DATA RECORDS:
"""
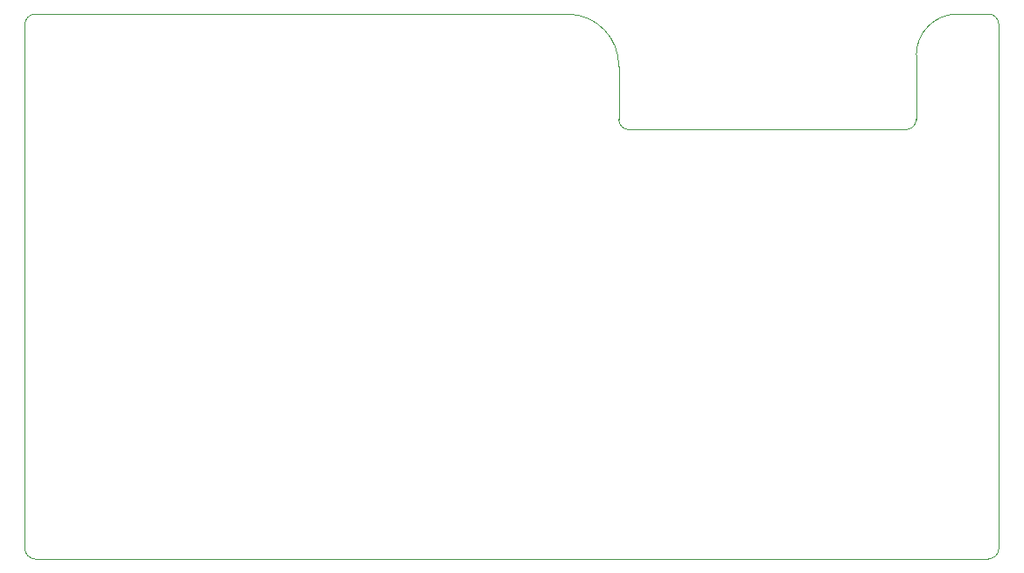
<source format=gm1>
%TF.GenerationSoftware,KiCad,Pcbnew,6.0.5-a6ca702e91~116~ubuntu20.04.1*%
%TF.CreationDate,2022-06-27T23:16:15-06:00*%
%TF.ProjectId,trailer-power-controller,74726169-6c65-4722-9d70-6f7765722d63,rev?*%
%TF.SameCoordinates,Original*%
%TF.FileFunction,Profile,NP*%
%FSLAX46Y46*%
G04 Gerber Fmt 4.6, Leading zero omitted, Abs format (unit mm)*
G04 Created by KiCad (PCBNEW 6.0.5-a6ca702e91~116~ubuntu20.04.1) date 2022-06-27 23:16:15*
%MOMM*%
%LPD*%
G01*
G04 APERTURE LIST*
%TA.AperFunction,Profile*%
%ADD10C,0.100000*%
%TD*%
G04 APERTURE END LIST*
D10*
X103300000Y-67800000D02*
G75*
G03*
X104300000Y-68800000I1000000J0D01*
G01*
X131100000Y-68800000D02*
G75*
G03*
X132100000Y-67800000I0J1000000D01*
G01*
X46800000Y-57600000D02*
G75*
G03*
X45800000Y-58600000I0J-1000000D01*
G01*
X45800000Y-109400000D02*
G75*
G03*
X46800000Y-110400000I1000000J0D01*
G01*
X139100000Y-110400000D02*
G75*
G03*
X140100000Y-109400000I0J1000000D01*
G01*
X140100000Y-58600000D02*
G75*
G03*
X139100000Y-57600000I-1000000J0D01*
G01*
X136079413Y-57600000D02*
G75*
G03*
X132100000Y-61568850I-5281J-3974132D01*
G01*
X103297916Y-62681235D02*
G75*
G03*
X98430309Y-57600000I-4974421J106814D01*
G01*
X136079413Y-57600000D02*
X139100000Y-57600000D01*
X132100000Y-67800000D02*
X132100000Y-61568850D01*
X104300000Y-68800000D02*
X131100000Y-68800000D01*
X103297915Y-62681235D02*
X103300000Y-67800000D01*
X46800000Y-110400000D02*
X139100000Y-110400000D01*
X46800000Y-57600000D02*
X98430309Y-57600000D01*
X140100000Y-109400000D02*
X140100000Y-58600000D01*
X45800000Y-109400000D02*
X45800000Y-58600000D01*
M02*

</source>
"""
WHAT YOU HAVE TO DO: Print the material in full and exactly; the pictures must not be printed.

EXERCISE SOLUTION:
<source format=gm1>
%TF.GenerationSoftware,KiCad,Pcbnew,6.0.5-a6ca702e91~116~ubuntu20.04.1*%
%TF.CreationDate,2022-06-27T23:16:15-06:00*%
%TF.ProjectId,trailer-power-controller,74726169-6c65-4722-9d70-6f7765722d63,rev?*%
%TF.SameCoordinates,Original*%
%TF.FileFunction,Profile,NP*%
%FSLAX46Y46*%
G04 Gerber Fmt 4.6, Leading zero omitted, Abs format (unit mm)*
G04 Created by KiCad (PCBNEW 6.0.5-a6ca702e91~116~ubuntu20.04.1) date 2022-06-27 23:16:15*
%MOMM*%
%LPD*%
G01*
G04 APERTURE LIST*
%TA.AperFunction,Profile*%
%ADD10C,0.100000*%
%TD*%
G04 APERTURE END LIST*
D10*
X103300000Y-67800000D02*
G75*
G03*
X104300000Y-68800000I1000000J0D01*
G01*
X131100000Y-68800000D02*
G75*
G03*
X132100000Y-67800000I0J1000000D01*
G01*
X46800000Y-57600000D02*
G75*
G03*
X45800000Y-58600000I0J-1000000D01*
G01*
X45800000Y-109400000D02*
G75*
G03*
X46800000Y-110400000I1000000J0D01*
G01*
X139100000Y-110400000D02*
G75*
G03*
X140100000Y-109400000I0J1000000D01*
G01*
X140100000Y-58600000D02*
G75*
G03*
X139100000Y-57600000I-1000000J0D01*
G01*
X136079413Y-57600000D02*
G75*
G03*
X132100000Y-61568850I-5281J-3974132D01*
G01*
X103297916Y-62681235D02*
G75*
G03*
X98430309Y-57600000I-4974421J106814D01*
G01*
X136079413Y-57600000D02*
X139100000Y-57600000D01*
X132100000Y-67800000D02*
X132100000Y-61568850D01*
X104300000Y-68800000D02*
X131100000Y-68800000D01*
X103297915Y-62681235D02*
X103300000Y-67800000D01*
X46800000Y-110400000D02*
X139100000Y-110400000D01*
X46800000Y-57600000D02*
X98430309Y-57600000D01*
X140100000Y-109400000D02*
X140100000Y-58600000D01*
X45800000Y-109400000D02*
X45800000Y-58600000D01*
M02*

</source>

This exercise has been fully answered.